**DATA FOR ANALYSIS**:

:::

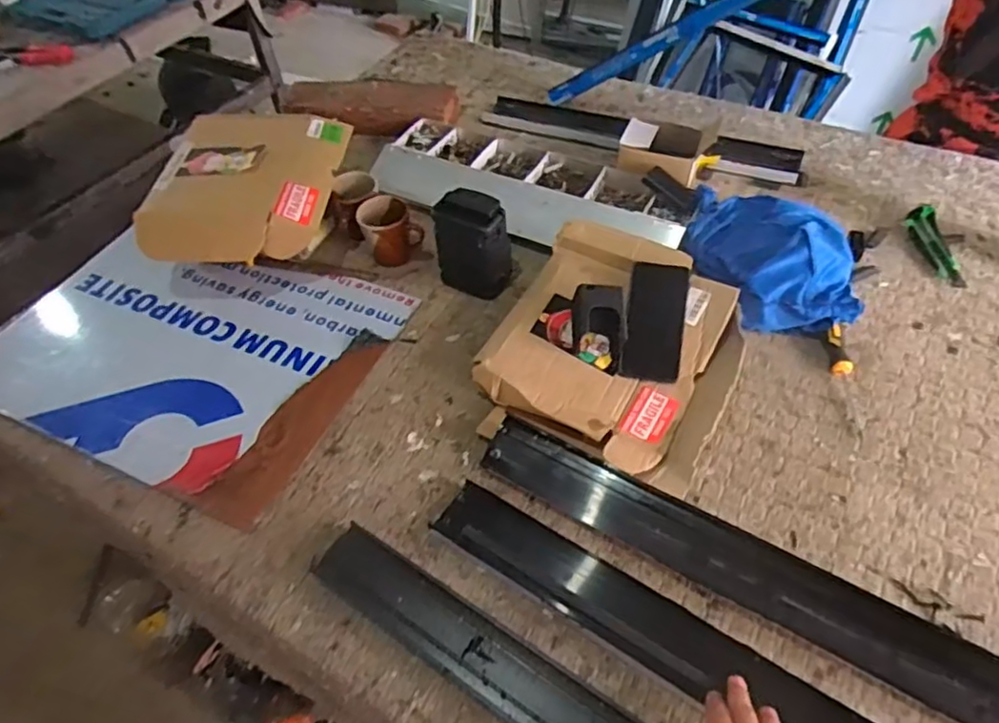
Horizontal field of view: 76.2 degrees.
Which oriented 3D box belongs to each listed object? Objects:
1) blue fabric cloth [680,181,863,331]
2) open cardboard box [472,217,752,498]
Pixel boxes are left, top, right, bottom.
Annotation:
[{"bbox_3d":[0.391,-0.163,0.926,0.222,0.089,0.262,1,51,4],"label":"blue fabric cloth"},{"bbox_3d":[0.156,-0.026,0.836,0.297,0.077,0.346,21,55,19],"label":"open cardboard box"}]

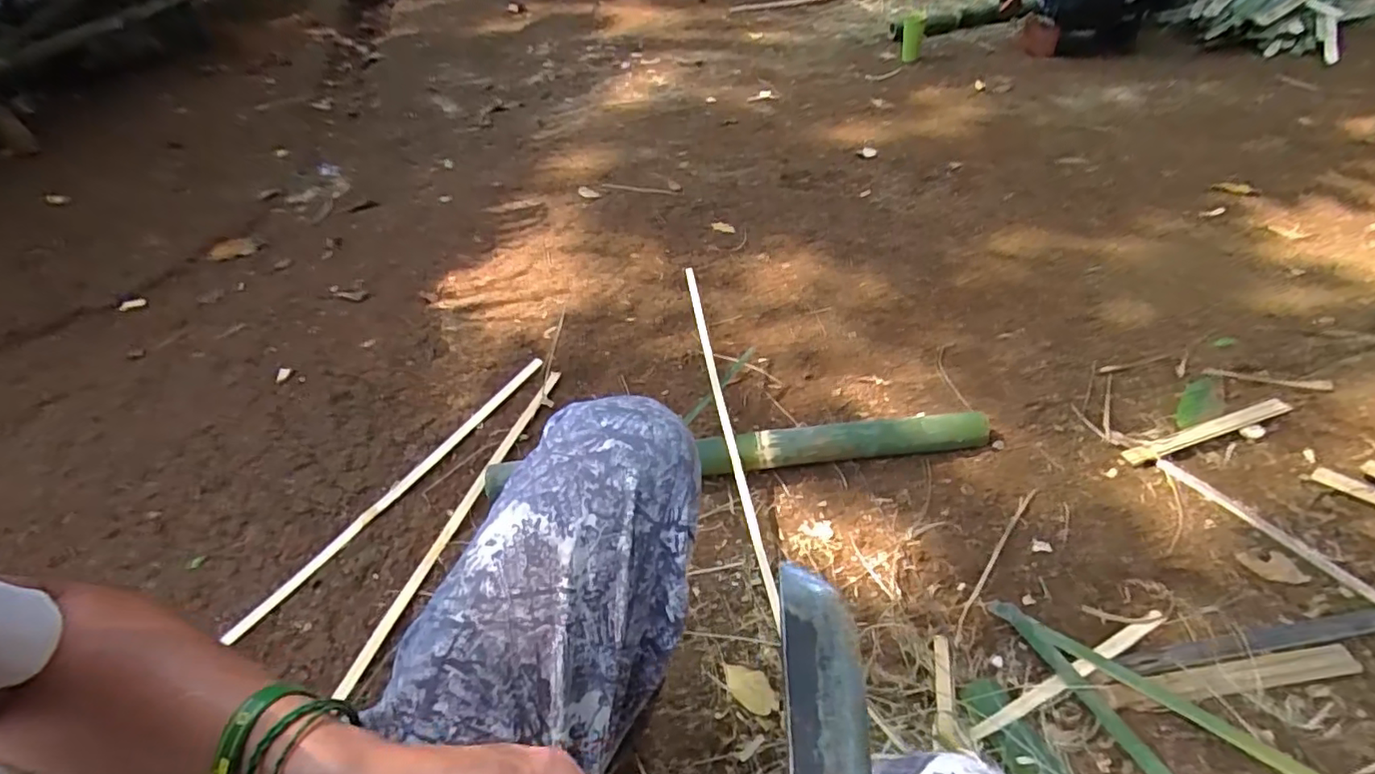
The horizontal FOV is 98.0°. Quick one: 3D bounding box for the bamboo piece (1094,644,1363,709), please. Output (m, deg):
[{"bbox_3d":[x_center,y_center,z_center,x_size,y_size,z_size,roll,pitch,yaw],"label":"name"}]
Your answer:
[{"bbox_3d":[0.581,0.316,0.645,0.250,0.004,0.029,-13,52,6],"label":"bamboo piece"}]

:::

**EXERCISE**:
Print only the lines from the opening line of the listing to the line containing "Pixel boxes are left, top, right, bottom.", inclusive, exactly as they appear and without pictures.

**YOUR SOLUTION**:
Horizontal field of view: 76.2 degrees.
Which oriented 3D box belongs to each listed object? Objects:
1) blue fabric cloth [680,181,863,331]
2) open cardboard box [472,217,752,498]
Pixel boxes are left, top, right, bottom.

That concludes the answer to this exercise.